Output the data as it stands. Each line must match exactly.

**Data**.
********************

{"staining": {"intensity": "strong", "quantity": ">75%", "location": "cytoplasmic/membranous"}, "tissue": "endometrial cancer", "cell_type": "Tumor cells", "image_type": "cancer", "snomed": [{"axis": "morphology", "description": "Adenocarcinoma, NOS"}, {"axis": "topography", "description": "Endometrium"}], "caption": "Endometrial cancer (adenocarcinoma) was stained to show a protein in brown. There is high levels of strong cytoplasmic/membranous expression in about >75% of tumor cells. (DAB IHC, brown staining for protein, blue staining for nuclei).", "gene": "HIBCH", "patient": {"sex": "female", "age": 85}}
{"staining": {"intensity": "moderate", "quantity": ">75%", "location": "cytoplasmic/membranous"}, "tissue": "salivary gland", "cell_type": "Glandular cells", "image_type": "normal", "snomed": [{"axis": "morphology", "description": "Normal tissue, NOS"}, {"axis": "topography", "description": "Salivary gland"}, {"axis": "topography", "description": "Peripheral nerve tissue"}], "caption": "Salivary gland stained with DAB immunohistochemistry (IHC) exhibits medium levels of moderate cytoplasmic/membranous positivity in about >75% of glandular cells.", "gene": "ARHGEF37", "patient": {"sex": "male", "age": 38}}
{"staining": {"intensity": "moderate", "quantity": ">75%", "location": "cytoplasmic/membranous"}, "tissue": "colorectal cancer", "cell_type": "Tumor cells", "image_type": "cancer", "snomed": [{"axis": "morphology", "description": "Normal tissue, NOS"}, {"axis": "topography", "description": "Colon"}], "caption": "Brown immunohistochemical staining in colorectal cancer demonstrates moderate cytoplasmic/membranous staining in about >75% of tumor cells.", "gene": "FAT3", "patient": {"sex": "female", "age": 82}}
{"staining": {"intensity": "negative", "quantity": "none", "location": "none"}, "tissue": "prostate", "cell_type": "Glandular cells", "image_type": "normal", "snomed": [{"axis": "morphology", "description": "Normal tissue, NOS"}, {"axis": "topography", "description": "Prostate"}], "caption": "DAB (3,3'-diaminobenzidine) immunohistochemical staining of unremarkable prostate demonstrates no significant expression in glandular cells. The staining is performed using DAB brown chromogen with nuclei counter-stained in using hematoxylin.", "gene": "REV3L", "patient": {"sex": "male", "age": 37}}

********************

**Your response**.
{"staining": {"intensity": "strong", "quantity": ">75%", "location": "cytoplasmic/membranous"}, "tissue": "endometrial cancer", "cell_type": "Tumor cells", "image_type": "cancer", "snomed": [{"axis": "morphology", "description": "Adenocarcinoma, NOS"}, {"axis": "topography", "description": "Endometrium"}], "caption": "Endometrial cancer (adenocarcinoma) was stained to show a protein in brown. There is high levels of strong cytoplasmic/membranous expression in about >75% of tumor cells. (DAB IHC, brown staining for protein, blue staining for nuclei).", "gene": "HIBCH", "patient": {"sex": "female", "age": 85}}
{"staining": {"intensity": "moderate", "quantity": ">75%", "location": "cytoplasmic/membranous"}, "tissue": "salivary gland", "cell_type": "Glandular cells", "image_type": "normal", "snomed": [{"axis": "morphology", "description": "Normal tissue, NOS"}, {"axis": "topography", "description": "Salivary gland"}, {"axis": "topography", "description": "Peripheral nerve tissue"}], "caption": "Salivary gland stained with DAB immunohistochemistry (IHC) exhibits medium levels of moderate cytoplasmic/membranous positivity in about >75% of glandular cells.", "gene": "ARHGEF37", "patient": {"sex": "male", "age": 38}}
{"staining": {"intensity": "moderate", "quantity": ">75%", "location": "cytoplasmic/membranous"}, "tissue": "colorectal cancer", "cell_type": "Tumor cells", "image_type": "cancer", "snomed": [{"axis": "morphology", "description": "Normal tissue, NOS"}, {"axis": "topography", "description": "Colon"}], "caption": "Brown immunohistochemical staining in colorectal cancer demonstrates moderate cytoplasmic/membranous staining in about >75% of tumor cells.", "gene": "FAT3", "patient": {"sex": "female", "age": 82}}
{"staining": {"intensity": "negative", "quantity": "none", "location": "none"}, "tissue": "prostate", "cell_type": "Glandular cells", "image_type": "normal", "snomed": [{"axis": "morphology", "description": "Normal tissue, NOS"}, {"axis": "topography", "description": "Prostate"}], "caption": "DAB (3,3'-diaminobenzidine) immunohistochemical staining of unremarkable prostate demonstrates no significant expression in glandular cells. The staining is performed using DAB brown chromogen with nuclei counter-stained in using hematoxylin.", "gene": "REV3L", "patient": {"sex": "male", "age": 37}}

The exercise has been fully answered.